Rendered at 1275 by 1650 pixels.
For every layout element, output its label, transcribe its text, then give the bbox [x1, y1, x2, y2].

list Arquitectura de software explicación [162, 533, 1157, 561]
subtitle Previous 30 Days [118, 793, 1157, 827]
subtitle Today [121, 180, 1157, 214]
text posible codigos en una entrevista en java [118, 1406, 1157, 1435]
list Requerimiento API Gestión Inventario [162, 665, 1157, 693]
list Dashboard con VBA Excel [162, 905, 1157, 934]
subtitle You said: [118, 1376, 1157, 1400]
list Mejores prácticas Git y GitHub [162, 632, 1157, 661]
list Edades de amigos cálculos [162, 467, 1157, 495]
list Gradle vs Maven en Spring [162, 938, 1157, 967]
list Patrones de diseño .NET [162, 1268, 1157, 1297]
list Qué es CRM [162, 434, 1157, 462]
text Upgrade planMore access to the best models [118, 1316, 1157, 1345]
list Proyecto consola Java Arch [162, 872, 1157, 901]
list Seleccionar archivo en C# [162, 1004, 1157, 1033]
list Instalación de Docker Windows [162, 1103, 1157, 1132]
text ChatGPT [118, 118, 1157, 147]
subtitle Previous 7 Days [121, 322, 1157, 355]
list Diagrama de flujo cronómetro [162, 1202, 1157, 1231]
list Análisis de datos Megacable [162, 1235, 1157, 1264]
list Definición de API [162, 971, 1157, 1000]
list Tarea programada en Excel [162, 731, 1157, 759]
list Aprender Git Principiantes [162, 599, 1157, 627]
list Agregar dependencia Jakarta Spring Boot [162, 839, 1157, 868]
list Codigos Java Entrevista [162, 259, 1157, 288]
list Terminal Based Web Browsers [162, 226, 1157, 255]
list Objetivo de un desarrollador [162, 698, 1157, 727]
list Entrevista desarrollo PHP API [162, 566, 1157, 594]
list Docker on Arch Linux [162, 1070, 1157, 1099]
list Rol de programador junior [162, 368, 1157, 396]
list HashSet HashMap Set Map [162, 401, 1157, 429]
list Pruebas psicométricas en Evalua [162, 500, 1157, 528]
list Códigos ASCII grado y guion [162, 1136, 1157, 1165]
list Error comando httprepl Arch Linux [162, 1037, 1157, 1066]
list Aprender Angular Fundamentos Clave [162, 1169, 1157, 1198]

__YOUR TASK__. Copy out every line of the records above again, unchanged and in the same order.

__THE REPLY__.
Rendered at 1275 by 1650 pixels.
For every layout element, output its label, transcribe its text, then give the bbox [x1, y1, x2, y2].

list Arquitectura de software explicación [162, 533, 1157, 561]
subtitle Previous 30 Days [118, 793, 1157, 827]
subtitle Today [121, 180, 1157, 214]
text posible codigos en una entrevista en java [118, 1406, 1157, 1435]
list Requerimiento API Gestión Inventario [162, 665, 1157, 693]
list Dashboard con VBA Excel [162, 905, 1157, 934]
subtitle You said: [118, 1376, 1157, 1400]
list Mejores prácticas Git y GitHub [162, 632, 1157, 661]
list Edades de amigos cálculos [162, 467, 1157, 495]
list Gradle vs Maven en Spring [162, 938, 1157, 967]
list Patrones de diseño .NET [162, 1268, 1157, 1297]
list Qué es CRM [162, 434, 1157, 462]
text Upgrade planMore access to the best models [118, 1316, 1157, 1345]
list Proyecto consola Java Arch [162, 872, 1157, 901]
list Seleccionar archivo en C# [162, 1004, 1157, 1033]
list Instalación de Docker Windows [162, 1103, 1157, 1132]
text ChatGPT [118, 118, 1157, 147]
subtitle Previous 7 Days [121, 322, 1157, 355]
list Diagrama de flujo cronómetro [162, 1202, 1157, 1231]
list Análisis de datos Megacable [162, 1235, 1157, 1264]
list Definición de API [162, 971, 1157, 1000]
list Tarea programada en Excel [162, 731, 1157, 759]
list Aprender Git Principiantes [162, 599, 1157, 627]
list Agregar dependencia Jakarta Spring Boot [162, 839, 1157, 868]
list Codigos Java Entrevista [162, 259, 1157, 288]
list Terminal Based Web Browsers [162, 226, 1157, 255]
list Objetivo de un desarrollador [162, 698, 1157, 727]
list Entrevista desarrollo PHP API [162, 566, 1157, 594]
list Docker on Arch Linux [162, 1070, 1157, 1099]
list Rol de programador junior [162, 368, 1157, 396]
list HashSet HashMap Set Map [162, 401, 1157, 429]
list Pruebas psicométricas en Evalua [162, 500, 1157, 528]
list Códigos ASCII grado y guion [162, 1136, 1157, 1165]
list Error comando httprepl Arch Linux [162, 1037, 1157, 1066]
list Aprender Angular Fundamentos Clave [162, 1169, 1157, 1198]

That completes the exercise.